By Ed Neumann, December 18, 2011
People all over the world commemorate the birth of Christ on Dec. 25, but that was not the original date chosen for this observance.
In fact, in the earliest centuries of our era, it had been placed on a variety of dates. One of the most common of these was Jan. 6, a popular day of pre-Christian festivities and a birth date of two Mediterranean-area gods.
Jan. 6 also marked the water-to-wine miracle at the Nile, and later, per the Catholic Encyclopedia, it was designated for Christ’s baptism and his own wine miracle at Cana.
Most ancient celebrations this time of year, however, were observed at or around the solstice. Recall that solstice means stationary sun, the shortest day of the year when the solar orb rises at its southernmost point and does a stutter-step, as though experiencing a moment of doubt, before resurrecting anew — moving noticeably northward again by Dec. 25.
Many also looked at this date as the rebirth of the sun, which is what led Church Father Cyprian to exclaim, “O how wonderfully acted Providence that on the day the sun was born, Christ should be born!”
Many pre-Christian midwinter festivals were characterized not only by debauchery and excess, but with gift-giving and goodwill. On the evening of Dec. 24 in Alexandria, devotees sang while descending into a shrine.
At dawn on the 25th, they emerged, bearing an effigy of Aeon, often identified with Horus, the infant sun. Circling the shrine seven times, they called out the festal chant, “The Virgin has brought forth! The light waxes!”
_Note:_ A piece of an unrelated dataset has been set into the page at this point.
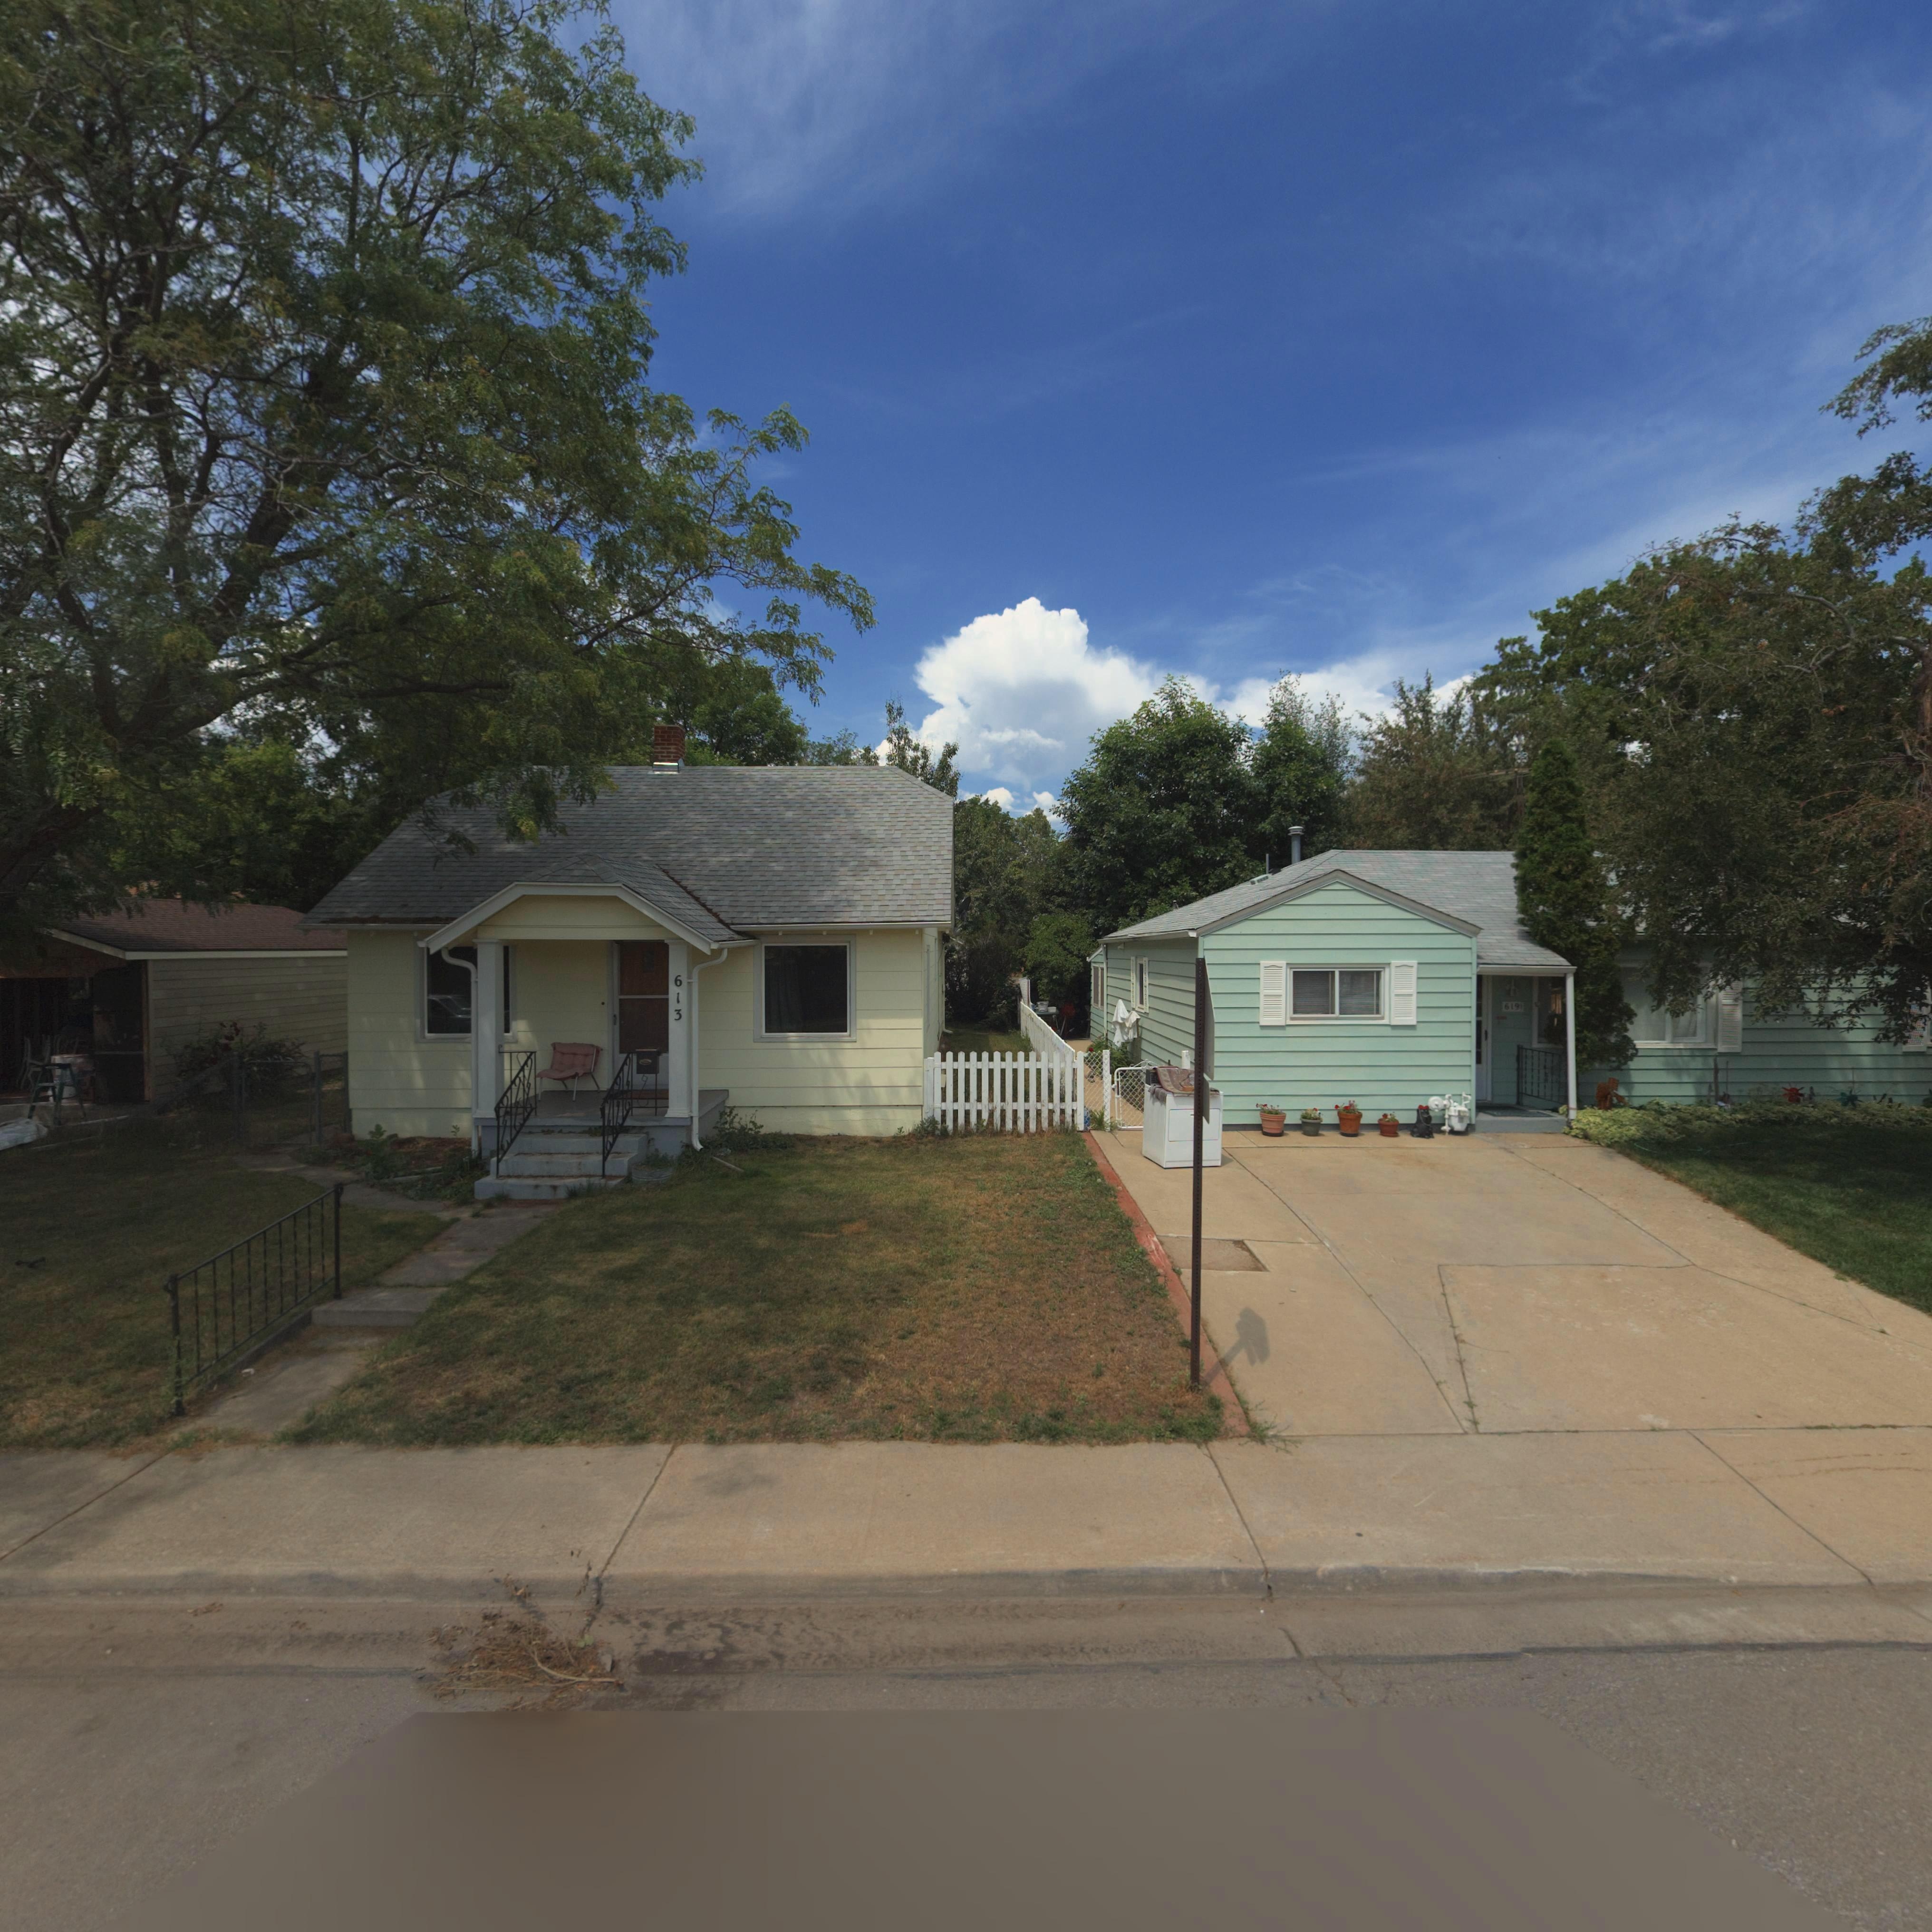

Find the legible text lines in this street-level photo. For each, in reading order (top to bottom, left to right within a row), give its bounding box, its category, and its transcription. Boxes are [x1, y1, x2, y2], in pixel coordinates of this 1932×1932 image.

Because Dec. 25 was thought to be the birthday of many gods and heroes — including Apollo, Attis, Baal, Dionysus, Helios, Hercules, Horus, Ishtar, Jesus, Mithra, Osiris, Perseus, Serapis and Theseus — the Roman emperor Aurelian decided to blend all the Nativity celebrations into a single festival, called “The Birthday of the Unconquered Sun.”
Mithra, identified early on as Sol Invictus, was said to have 12 followers who were represented by the 12 signs of the zodiac. A hierarchy of bishops, priests and deacons baptized initiates, ate a eucharistic meal and even enacted a resurrection scene. According to the Catholic Encyclopedia, “The well-known solar feast of Natalis Invicti, observed on Dec. 25, has a strong claim of responsibility for our date of Christ’s Nativity.”
Once Christianity was established as the empire’s new official religion, Pope Julius I in the year 354 assimilated Christ’s Mass with the festival of Mithras (Sol) in order to “facilitate the more complete Christianization of the empire.”
Because we know that new religions often came about as reworkings of older myths in circulation at the time, is it possible that borrowed elements of nascent Christianity also constituted heliolatry, or sun worship? Apparently, in the early centuries of our era, many believed just that.
Early Coptic Christians actually equated Jesus with the prototype Osiris, a sun god who, after being sealed in his tomb, resurrected on the third day.
The third century Manichean Christians were known heliolaters and referred to Christ as “the Sun of this world.” There even exists a late third century mosaic of Christo Sole, “Christ the Sun,” beneath St. Peter’s Basilica in Rome.
And about the year 200, Church Father Tertullian admitted that “from the earliest days, enlightened men
who had examined Christianity pronounced it to be merely a sect of Mithraism … You say we worship the sun, so do you!”
Although many celebrate the birth of Jesus on Dec. 25, we should not lose sight of the fact that the original reason for the holiday season had always been the triumphal rebirth of the sun, after which the days grow longer, promising the renewal of life to come.